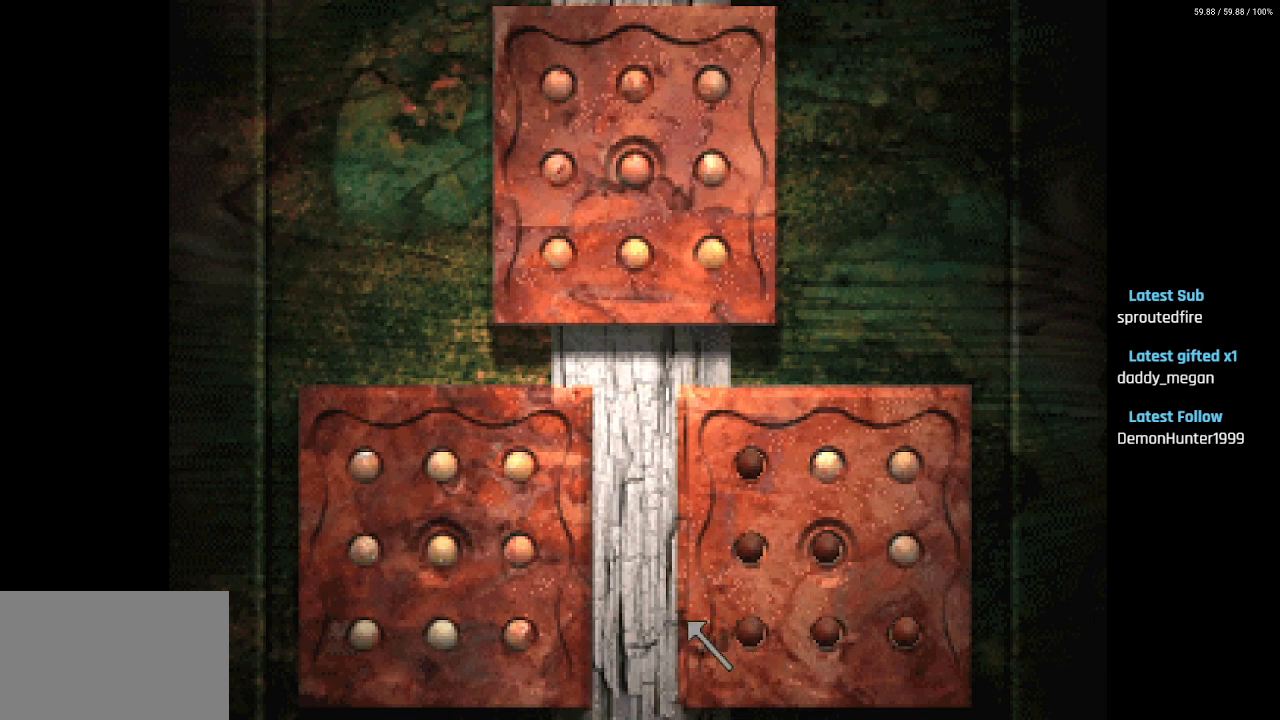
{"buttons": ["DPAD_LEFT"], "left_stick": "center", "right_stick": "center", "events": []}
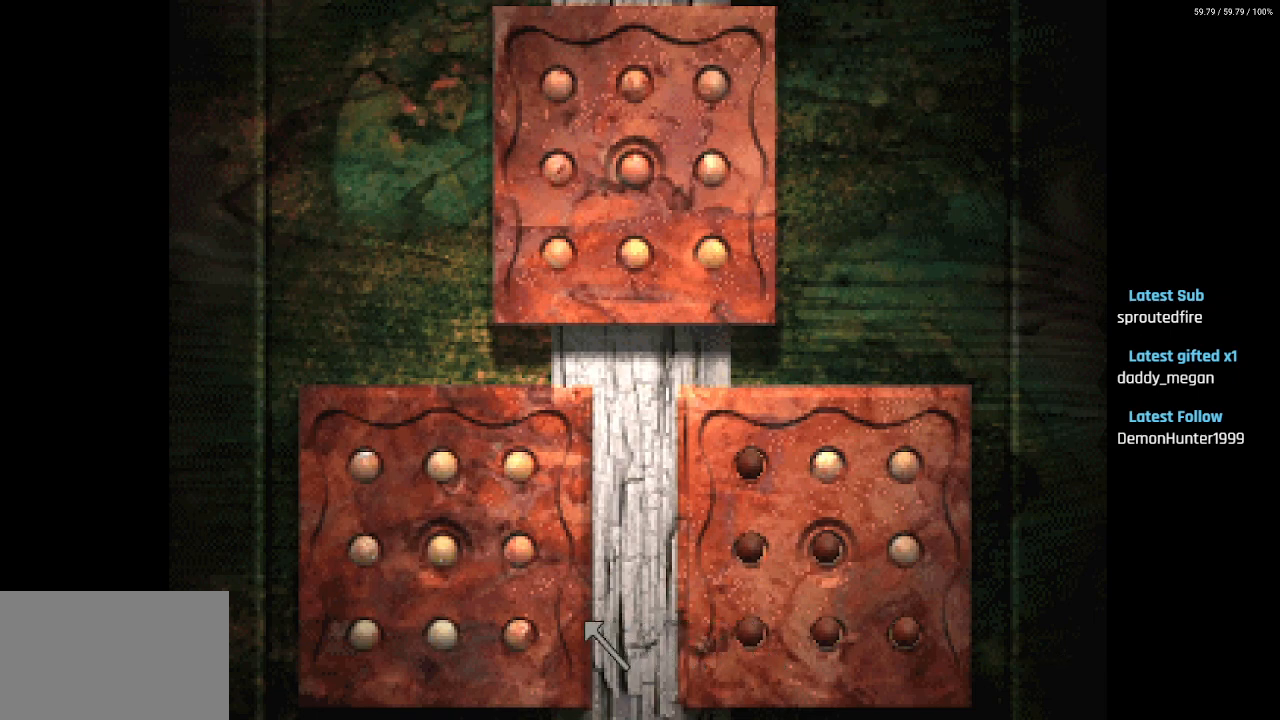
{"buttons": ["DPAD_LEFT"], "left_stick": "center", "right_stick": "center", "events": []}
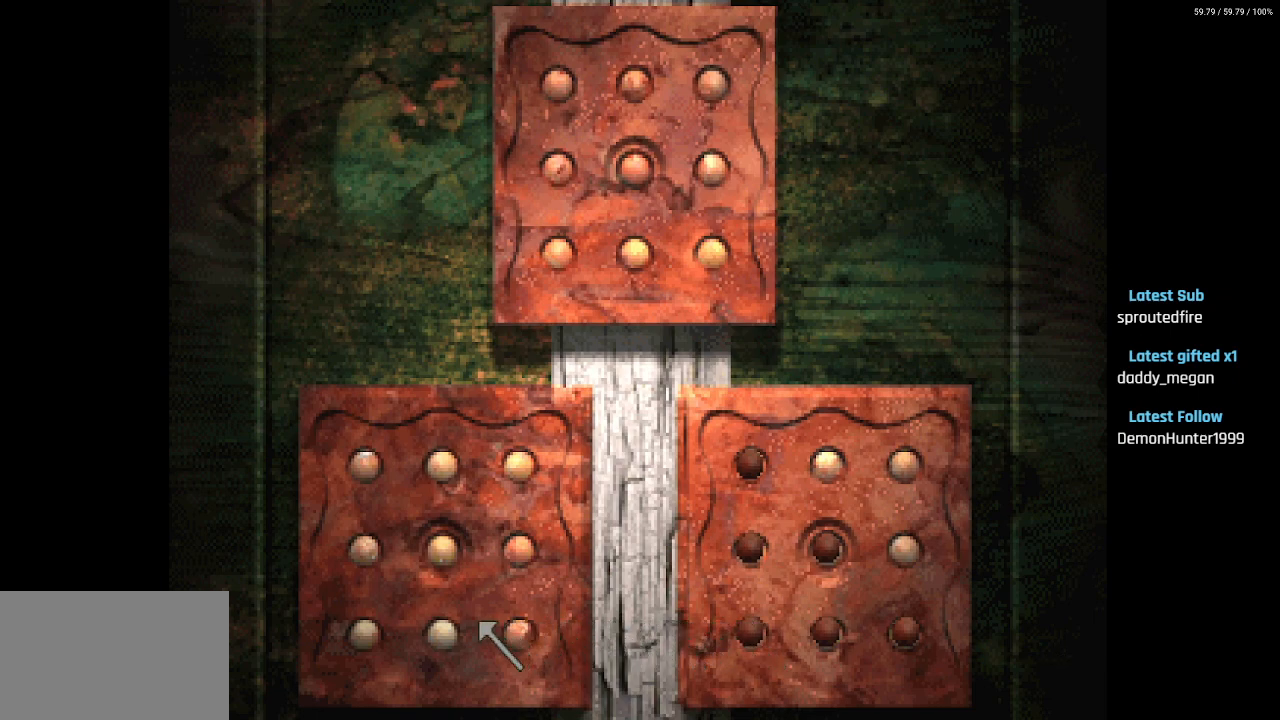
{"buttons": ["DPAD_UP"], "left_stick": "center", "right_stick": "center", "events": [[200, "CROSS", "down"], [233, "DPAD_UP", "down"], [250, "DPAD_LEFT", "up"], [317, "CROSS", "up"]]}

# # # #

### Activity
Would you retype all the lines shown above, exactly as written and without any picture?

### Response
{"buttons": ["DPAD_LEFT"], "left_stick": "center", "right_stick": "center", "events": []}
{"buttons": ["DPAD_LEFT"], "left_stick": "center", "right_stick": "center", "events": []}
{"buttons": ["DPAD_UP"], "left_stick": "center", "right_stick": "center", "events": [[200, "CROSS", "down"], [233, "DPAD_UP", "down"], [250, "DPAD_LEFT", "up"], [317, "CROSS", "up"]]}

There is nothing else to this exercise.